* Exercise aim
Tally up the lines in the following entries where the string "Value" appears, and answer with the number alone.
(Beginning of The input)
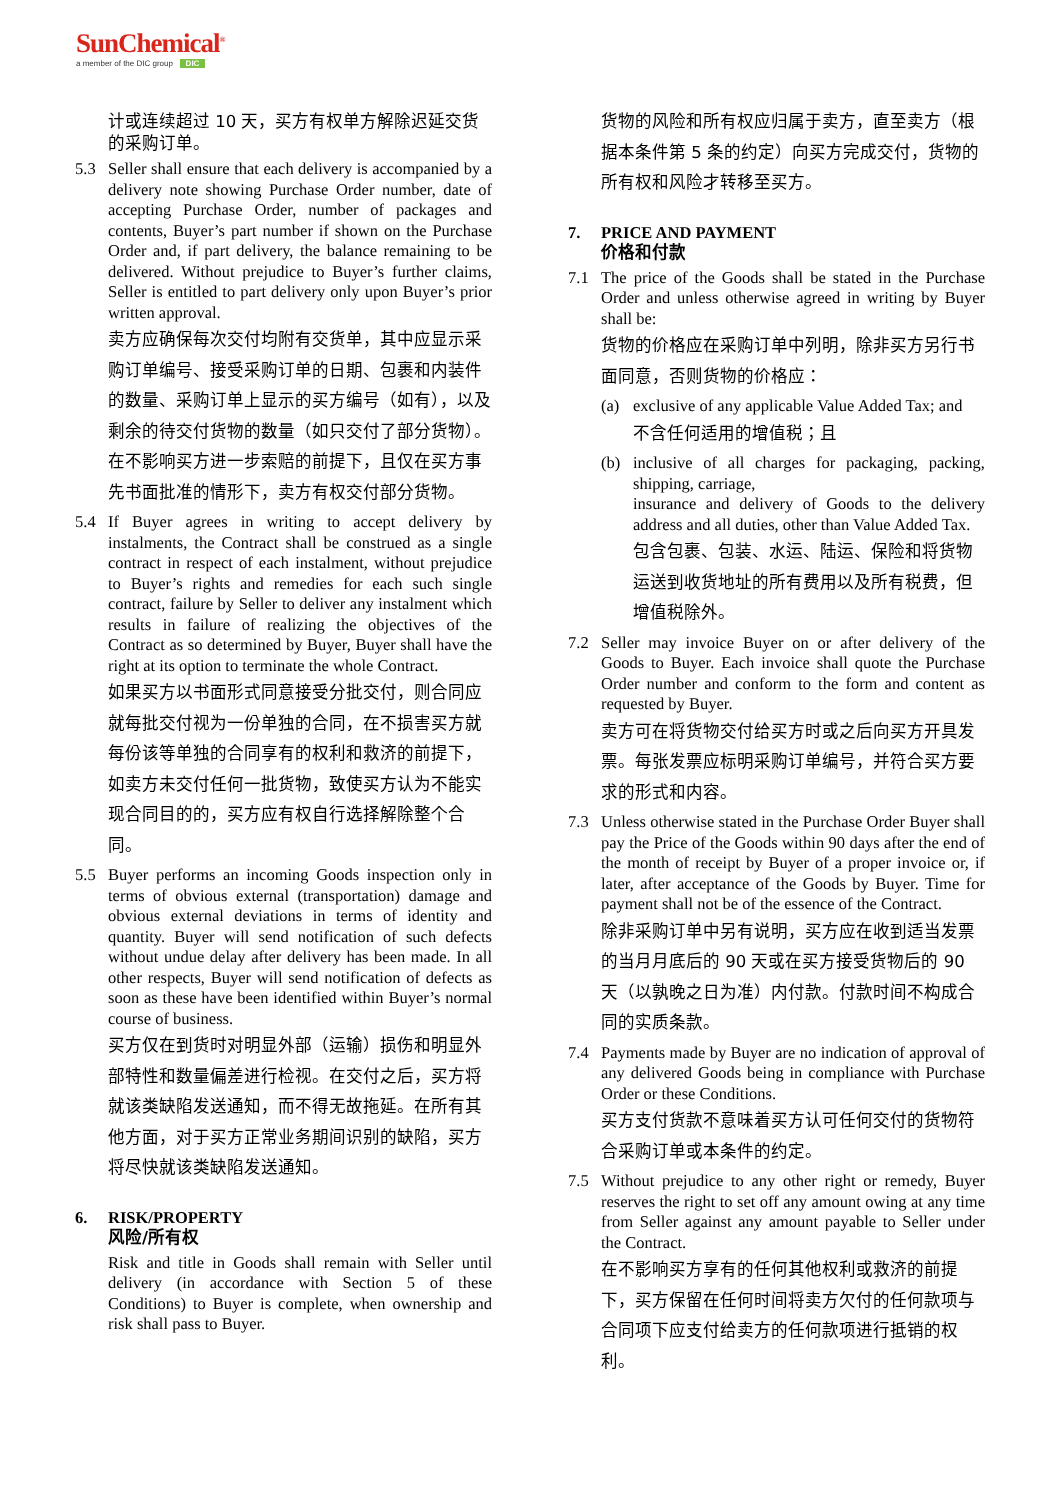SunChemical<sup>®</sup>
a member of the DIC group DIC
计或连续超过 10 天，买方有权单方解除迟延交货的采购订单。
5.3 Seller shall ensure that each delivery is accompanied by a delivery note showing Purchase Order number, date of accepting Purchase Order, number of packages and contents, Buyer’s part number if shown on the Purchase Order and, if part delivery, the balance remaining to be delivered. Without prejudice to Buyer’s further claims, Seller is entitled to part delivery only upon Buyer’s prior written approval.
卖方应确保每次交付均附有交货单，其中应显示采购订单编号、接受采购订单的日期、包裹和内装件的数量、采购订单上显示的买方编号（如有），以及剩余的待交付货物的数量（如只交付了部分货物）。在不影响买方进一步索赔的前提下，且仅在买方事先书面批准的情形下，卖方有权交付部分货物。
5.4 If Buyer agrees in writing to accept delivery by instalments, the Contract shall be construed as a single contract in respect of each instalment, without prejudice to Buyer’s rights and remedies for each such single contract, failure by Seller to deliver any instalment which results in failure of realizing the objectives of the Contract as so determined by Buyer, Buyer shall have the right at its option to terminate the whole Contract.
如果买方以书面形式同意接受分批交付，则合同应就每批交付视为一份单独的合同，在不损害买方就每份该等单独的合同享有的权利和救济的前提下，如卖方未交付任何一批货物，致使买方认为不能实现合同目的的，买方应有权自行选择解除整个合同。
5.5 Buyer performs an incoming Goods inspection only in terms of obvious external (transportation) damage and obvious external deviations in terms of identity and quantity. Buyer will send notification of such defects without undue delay after delivery has been made. In all other respects, Buyer will send notification of defects as soon as these have been identified within Buyer’s normal course of business.
买方仅在到货时对明显外部（运输）损伤和明显外部特性和数量偏差进行检视。在交付之后，买方将就该类缺陷发送通知，而不得无故拖延。在所有其他方面，对于买方正常业务期间识别的缺陷，买方将尽快就该类缺陷发送通知。
6. RISK/PROPERTY
风险/所有权
Risk and title in Goods shall remain with Seller until delivery (in accordance with Section 5 of these Conditions) to Buyer is complete, when ownership and risk shall pass to Buyer.
货物的风险和所有权应归属于卖方，直至卖方（根据本条件第 5 条的约定）向买方完成交付，货物的所有权和风险才转移至买方。
7. PRICE AND PAYMENT
价格和付款
7.1 The price of the Goods shall be stated in the Purchase Order and unless otherwise agreed in writing by Buyer shall be:
货物的价格应在采购订单中列明，除非买方另行书面同意，否则货物的价格应：
(a) exclusive of any applicable Value Added Tax; and
不含任何适用的增值税；且
(b) inclusive of all charges for packaging, packing, shipping, carriage,
insurance and delivery of Goods to the delivery address and all duties, other than Value Added Tax.
包含包裹、包装、水运、陆运、保险和将货物运送到收货地址的所有费用以及所有税费，但增值税除外。
7.2 Seller may invoice Buyer on or after delivery of the Goods to Buyer. Each invoice shall quote the Purchase Order number and conform to the form and content as requested by Buyer.
卖方可在将货物交付给买方时或之后向买方开具发票。每张发票应标明采购订单编号，并符合买方要求的形式和内容。
7.3 Unless otherwise stated in the Purchase Order Buyer shall pay the Price of the Goods within 90 days after the end of the month of receipt by Buyer of a proper invoice or, if later, after acceptance of the Goods by Buyer. Time for payment shall not be of the essence of the Contract.
除非采购订单中另有说明，买方应在收到适当发票的当月月底后的 90 天或在买方接受货物后的 90 天（以孰晚之日为准）内付款。付款时间不构成合同的实质条款。
7.4 Payments made by Buyer are no indication of approval of any delivered Goods being in compliance with Purchase Order or these Conditions.
买方支付货款不意味着买方认可任何交付的货物符合采购订单或本条件的约定。
7.5 Without prejudice to any other right or remedy, Buyer reserves the right to set off any amount owing at any time from Seller against any amount payable to Seller under the Contract.
在不影响买方享有的任何其他权利或救济的前提下，买方保留在任何时间将卖方欠付的任何款项与合同项下应支付给卖方的任何款项进行抵销的权利。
(End of The input)
* Answer to the exercise
2